▸ **DOCUMENT PASSAGE**:
━━━

E.C.B.A. the KEG Summer 2005

Brewing in the Northern Anthracite Region

By Rich Wagner

 

The brewing industry is naturally related to many other industries, from agriculture to equipment and machinery, but the product, beer, has traditionally been linked to industries such as coal mining and steel making which produce an enormous collective thirst among their workers.

 

Of course, the history of the brewing industry in Luzerne and Lackawanna Counties is inextricably linked to "King Coal" which dominated the economy of the region for many years. Back then, Scranton was the third largest city in Pennsylvania. Today, as the region attempts to redefine itself by attracting new industries and promoting tourism, it is interesting that one of Pennsylvania's last regional breweries not only survives, but is celebrating its centennial year, a living testimony to the state's brewing legacy.

 

The earliest production figures for the nation that I can find date to 1878-79. At that time Lackawanna County was home to three breweries which together produced under 10,000 barrels of beer. The largest was Elizabeth Robinson's brewery which accounted for roughly 80% of the county's production. Luzerne County had five breweries which together produced around 18,000 barrels—one in Hazleton, and two each in Pittston and Wilkes-Barre. Total production in the two counties was just over 25,000 barrels, or 2.5% of Pennsylvania's 1,000,000 total.

 

In 1897 a dozen breweries combined to form the Pennsylvania Central Brewing Company with branches in Dickson City, Carbondale, Hazleton, Honesdale (Wayne County), Pittston, Scranton, and Wilkes-Barre. The main branch was the E. Robinson's Sons brewery in Scranton, a 150,000 barrel-a-year plant. Through consolidation, the Pennsylvania Central Brewing Company was able to rival Stegmaier's production of 250,000 barrels per year.

 

In the decade leading up to prohibition, there were eight breweries in Lackawanna and eleven in Luzerne County, producing about 1.2 million barrels of beer annually and accounting for roughly 14% of Pennsylvania's output. In Lackawanna County, E. Robinson and Standard each produced roughly 150,000 barrels or about 60% of the county's production. Stegmaier was the leader in Luzerne County producing about one third of that county's 700,000 barrel total.

 

When prohibition arrived four of the region's breweries would close, never to reopen, while several more would start up and close within a few years of repeal. By 1941 the region's ten breweries produced over 875,000 barrels, or about 15% of the 6,000,000 barrels manufactured in the state. At this point, however, Luzerne county dominated the scene and accounted for over 80% of production. The Standard Brewing Company in Scranton was Lackawanna County's largest brewery producing under 100,000 barrels. In Luzerne County, Stegmaier remained the largest brewer with a production of just under 500,000 barrels. The Lion was the second largest brewer of the region producing about 150,000 barrels.

━━━

▸ **GIVEN DATA**:

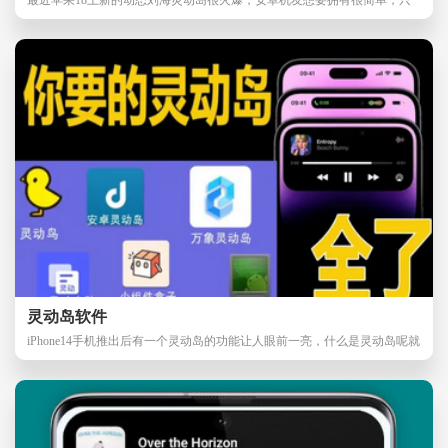
需要下载灵动岛pr
灵动岛软件
iPhone14手机推出后有一个灵动岛的功能让人眼前一亮，什么是灵动岛呢就
是把屏幕上的主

━━━

▸ **WORK INSTRUCTIONS**: Copy the anthracite-region brewing history from "The earliest production" up to and including "Pennsylvania's 1,000,000 total.", substituting "brewing plants" for "breweries" throughout. This listing comes from a different source than the text.

▸ **SOLUTION TO THIS EXERCISE**:
The earliest production figures for the nation that I can find date to 1878-79. At that time Lackawanna County was home to three brewing plants which together produced under 10,000 barrels of beer. The largest was Elizabeth Robinson's brewery which accounted for roughly 80% of the county's production. Luzerne County had five brewing plants which together produced around 18,000 barrels—one in Hazleton, and two each in Pittston and Wilkes-Barre. Total production in the two counties was just over 25,000 barrels, or 2.5% of Pennsylvania's 1,000,000 total.